Gated Communities are a localized and decentralized response to the security issue, real or imagined, that civil and social order is failing and that the state does not have sufficient reach or budget to protect life, limb and property uniformly.

They were decried to an extent as the rich locking themselves away, and in truth it was probably not necessary in countries with functioning governments such as the US or Australia; however in places like Brazil where economic inequality is much more violent, it probably was an essential entrepreneurial response to a weak state.

Ecocuidad, MVRDV + GRAS

I don't see how the eco-green utopias like the Logrono Montecorvo Eco City project are any different to the principles of the gated communities. This is a localized and decentralized response by entrepreneurs, the state and designers to the issue of energy security.

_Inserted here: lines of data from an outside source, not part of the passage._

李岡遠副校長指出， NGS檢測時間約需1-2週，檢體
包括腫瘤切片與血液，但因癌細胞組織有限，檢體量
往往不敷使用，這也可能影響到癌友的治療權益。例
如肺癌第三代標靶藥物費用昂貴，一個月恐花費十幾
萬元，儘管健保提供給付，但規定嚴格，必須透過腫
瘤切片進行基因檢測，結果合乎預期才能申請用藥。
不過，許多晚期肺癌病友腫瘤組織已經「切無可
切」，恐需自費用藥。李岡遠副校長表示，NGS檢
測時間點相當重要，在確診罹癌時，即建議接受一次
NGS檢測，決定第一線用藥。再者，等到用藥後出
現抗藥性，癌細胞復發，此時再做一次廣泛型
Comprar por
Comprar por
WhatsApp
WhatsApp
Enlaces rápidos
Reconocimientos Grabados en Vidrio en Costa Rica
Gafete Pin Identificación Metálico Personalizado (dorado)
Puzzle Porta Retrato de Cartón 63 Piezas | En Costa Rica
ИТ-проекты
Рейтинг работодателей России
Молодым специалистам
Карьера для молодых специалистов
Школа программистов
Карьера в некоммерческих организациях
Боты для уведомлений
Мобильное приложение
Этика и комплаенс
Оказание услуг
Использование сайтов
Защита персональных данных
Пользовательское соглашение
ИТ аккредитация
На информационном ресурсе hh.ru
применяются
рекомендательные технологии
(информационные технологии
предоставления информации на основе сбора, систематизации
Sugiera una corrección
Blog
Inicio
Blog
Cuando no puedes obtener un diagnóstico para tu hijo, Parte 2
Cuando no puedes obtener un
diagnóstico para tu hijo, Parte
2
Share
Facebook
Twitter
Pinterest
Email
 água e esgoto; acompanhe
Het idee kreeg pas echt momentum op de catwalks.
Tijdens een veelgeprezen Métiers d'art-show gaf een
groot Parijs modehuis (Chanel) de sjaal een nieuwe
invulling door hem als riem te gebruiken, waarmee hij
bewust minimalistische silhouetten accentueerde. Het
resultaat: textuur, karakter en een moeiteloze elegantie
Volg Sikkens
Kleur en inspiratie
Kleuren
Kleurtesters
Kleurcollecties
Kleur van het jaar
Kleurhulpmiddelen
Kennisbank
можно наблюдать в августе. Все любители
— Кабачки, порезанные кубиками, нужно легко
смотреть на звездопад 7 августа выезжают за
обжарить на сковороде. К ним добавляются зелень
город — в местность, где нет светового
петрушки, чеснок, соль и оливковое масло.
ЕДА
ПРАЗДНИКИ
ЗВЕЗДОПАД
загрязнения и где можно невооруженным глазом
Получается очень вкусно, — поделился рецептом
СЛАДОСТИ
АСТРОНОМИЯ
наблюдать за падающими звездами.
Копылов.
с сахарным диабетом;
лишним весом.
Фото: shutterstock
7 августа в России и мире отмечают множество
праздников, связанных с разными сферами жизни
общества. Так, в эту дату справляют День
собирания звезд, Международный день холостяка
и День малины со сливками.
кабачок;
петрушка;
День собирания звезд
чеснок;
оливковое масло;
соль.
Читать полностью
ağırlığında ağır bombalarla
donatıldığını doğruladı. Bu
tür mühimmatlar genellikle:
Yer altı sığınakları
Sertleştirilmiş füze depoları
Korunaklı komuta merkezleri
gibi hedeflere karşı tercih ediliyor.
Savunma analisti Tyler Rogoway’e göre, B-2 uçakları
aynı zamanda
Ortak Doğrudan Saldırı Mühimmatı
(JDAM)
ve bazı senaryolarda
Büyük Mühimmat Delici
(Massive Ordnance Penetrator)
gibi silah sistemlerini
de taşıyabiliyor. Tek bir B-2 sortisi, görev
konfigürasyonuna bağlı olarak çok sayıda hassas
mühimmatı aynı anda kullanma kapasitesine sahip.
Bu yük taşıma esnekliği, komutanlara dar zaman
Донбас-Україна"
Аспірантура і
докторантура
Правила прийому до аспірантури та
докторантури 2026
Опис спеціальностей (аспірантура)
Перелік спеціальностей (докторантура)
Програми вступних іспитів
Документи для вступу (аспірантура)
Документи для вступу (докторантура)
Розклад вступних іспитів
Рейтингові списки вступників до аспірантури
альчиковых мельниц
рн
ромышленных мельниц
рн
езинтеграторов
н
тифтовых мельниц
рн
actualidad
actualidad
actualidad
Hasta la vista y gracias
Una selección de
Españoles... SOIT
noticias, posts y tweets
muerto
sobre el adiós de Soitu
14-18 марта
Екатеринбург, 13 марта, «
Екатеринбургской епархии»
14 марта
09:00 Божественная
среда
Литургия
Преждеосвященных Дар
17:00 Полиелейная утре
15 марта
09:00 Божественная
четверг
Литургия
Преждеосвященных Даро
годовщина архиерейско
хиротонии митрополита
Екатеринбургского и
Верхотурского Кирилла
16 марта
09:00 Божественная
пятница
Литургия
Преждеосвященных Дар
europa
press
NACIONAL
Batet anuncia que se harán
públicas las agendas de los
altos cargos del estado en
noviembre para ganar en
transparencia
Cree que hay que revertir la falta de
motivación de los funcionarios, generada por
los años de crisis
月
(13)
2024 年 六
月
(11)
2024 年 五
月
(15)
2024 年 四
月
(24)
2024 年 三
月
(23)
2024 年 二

It may be cooler to have a carbon neutral urban node, it may be more ethical to live in a green community; but it is a mechanism to 'design out' through energy isolation; the arbitrary, volatile and potentially destructive possibilities of catastrophic energy failure.

I consider both, gated communities and energy communities, as perfectly valid lifestyle and economic choices. It is an interesting organizational pattern.
Cam Riley: South Sea Republic. Freedom, liberty, equity and an Australian Republic.

Comments

  • Jan Knikker . # . 1/1
    Meanwhile this Eco City in Logrono is a social housing project which will reduce the carbon footprint of the new plan. Maybe the analogy is not as obvious as you might think.

    • cam . # .
      I am not certain social virtue is really part of the wider organizational pattern.

      I think the similarity is that they are both responses to a security issue and have sought to dampen the voltility/arbitrary nature of the issue with a gated/walled/isolated response.

      I think it is a perfectly valid response. It probably means there is greater resilience in the wider system because it augments rather than replaces.
      'Sworn to no party, and of no sect am I.' Frederick Vosper's republican motto.